Answers for Sect. 9.6.2

Because each method is used in each sea state.
$\bar{d} = 0.06167$ ; $s_d = 0.2901$ . The mean difference is positive: Method 1 measurements slightly higher (on average) than Method 2.
$\text{s.e.}({\bar{d}}) = s_d/\sqrt{n} = 0.2901/\sqrt{18} = 0.0684$ . $\text{s.e.}({\bar{d}})$ measures the precision with which the sample mean difference estimates the population mean difference.
$0.06167\pm(2\times 0.0684)$ , which is $0.06167 \pm 0.137$ , or from $-0.075$ to $0.199$ Newton--metres.
$t = 0.9016$ , so $P$ -value large: no evidence of difference.
Since $n < 25s$ , we require that the differences in the population have a normal distribution.
The stem-and-leaf plot of the sample doesn't suggest the population is non-normal; probably OK.

Answers for Sect. 9.6.3

Observational.
Relational.
Two completely different groups of pizzas (stores) are compared.
$-0.774$ to $-0.560$ inches (differences are Dominos less Eagle Boys).
From output, $t = -14.6$ and $P < 0.001$ : very strong evidence of a difference.
Since the sample sizes are large (both $125$ ), we do not require that the populations have normal distributions.
The sample sizes are large ( $n = 125$ in each), so we don't need the populations to be normally distributed; we don't need the histogram.
Probably true. Amount of topping on the pizza? Which tastes better? Whether the samples were randomly selected or not?
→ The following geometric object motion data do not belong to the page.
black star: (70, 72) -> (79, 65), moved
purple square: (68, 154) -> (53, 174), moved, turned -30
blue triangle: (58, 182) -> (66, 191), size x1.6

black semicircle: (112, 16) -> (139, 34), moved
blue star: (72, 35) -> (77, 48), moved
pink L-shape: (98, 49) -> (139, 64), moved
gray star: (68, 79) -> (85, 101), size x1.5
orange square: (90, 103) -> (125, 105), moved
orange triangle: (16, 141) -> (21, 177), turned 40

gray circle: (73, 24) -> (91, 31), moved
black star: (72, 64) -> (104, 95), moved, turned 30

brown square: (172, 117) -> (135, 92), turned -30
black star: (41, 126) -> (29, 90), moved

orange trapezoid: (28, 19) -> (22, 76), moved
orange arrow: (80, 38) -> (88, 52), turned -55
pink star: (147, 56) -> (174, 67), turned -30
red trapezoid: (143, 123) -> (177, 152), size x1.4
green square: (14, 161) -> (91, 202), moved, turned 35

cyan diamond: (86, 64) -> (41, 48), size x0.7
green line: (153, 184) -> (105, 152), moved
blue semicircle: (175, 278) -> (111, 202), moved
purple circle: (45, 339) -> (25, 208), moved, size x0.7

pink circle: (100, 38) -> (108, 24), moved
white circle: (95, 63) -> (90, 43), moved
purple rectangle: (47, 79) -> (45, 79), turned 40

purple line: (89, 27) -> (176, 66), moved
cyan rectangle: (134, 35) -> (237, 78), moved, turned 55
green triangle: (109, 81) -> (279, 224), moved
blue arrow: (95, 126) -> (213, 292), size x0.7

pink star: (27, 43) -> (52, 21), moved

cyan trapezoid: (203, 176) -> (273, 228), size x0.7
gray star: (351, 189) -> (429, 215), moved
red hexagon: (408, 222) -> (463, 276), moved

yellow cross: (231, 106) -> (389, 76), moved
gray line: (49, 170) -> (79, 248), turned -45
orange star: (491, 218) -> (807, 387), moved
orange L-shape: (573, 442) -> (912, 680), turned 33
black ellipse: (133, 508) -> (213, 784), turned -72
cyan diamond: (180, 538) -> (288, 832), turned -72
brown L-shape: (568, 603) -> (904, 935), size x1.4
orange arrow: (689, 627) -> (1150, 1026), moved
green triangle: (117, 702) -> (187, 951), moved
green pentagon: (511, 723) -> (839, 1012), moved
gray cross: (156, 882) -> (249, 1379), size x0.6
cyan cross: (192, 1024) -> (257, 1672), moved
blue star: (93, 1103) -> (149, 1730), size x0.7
Are sizes before of after cooking?

Answers for Sect. 9.6.4

$H_0$ : $\mu_E = \mu_U$ (that is, the means are the same in the two populations) and $H_1$ : $\mu_E\ne\mu_U$ , which can also be expressed in words. Two-tailed.
The precision with which the sample mean battery life estimate the population mean battery life.
Use the second row (though it matters little here): $t = -0.486$ ; $\text{df} = 13.1$ and $P = 0.635$ .
The sample presents no evidence ( $t = -0.486$ ; $\text{df} = 13.0$ and $P = 0.635$ ) of a difference in the mean lifetimes (mean difference: $-0.0544$ ; s.e.: $0.112$ ) of the batteries in the population. ( $95$ % CI for the difference from $-0.30$ to $0.19\,\text{mins}$ in favour of Ultracell.)
Both population have a normal distribution, and/or $n > 25$ or so.
Since $n < 25$ for both samples, we must assume the populations both have a normal distribution. Stem-and-leaf plots aren't convincing (possible outliers) but the samples are too small to know anything for sure.

Answer for Sect. 9.6.5

The sample sizes are both much larger than $25$ , so neither sample needs to be normally distributed for statistical validity: the sample means will have an approximate normal distribution. None of the graphs are needed.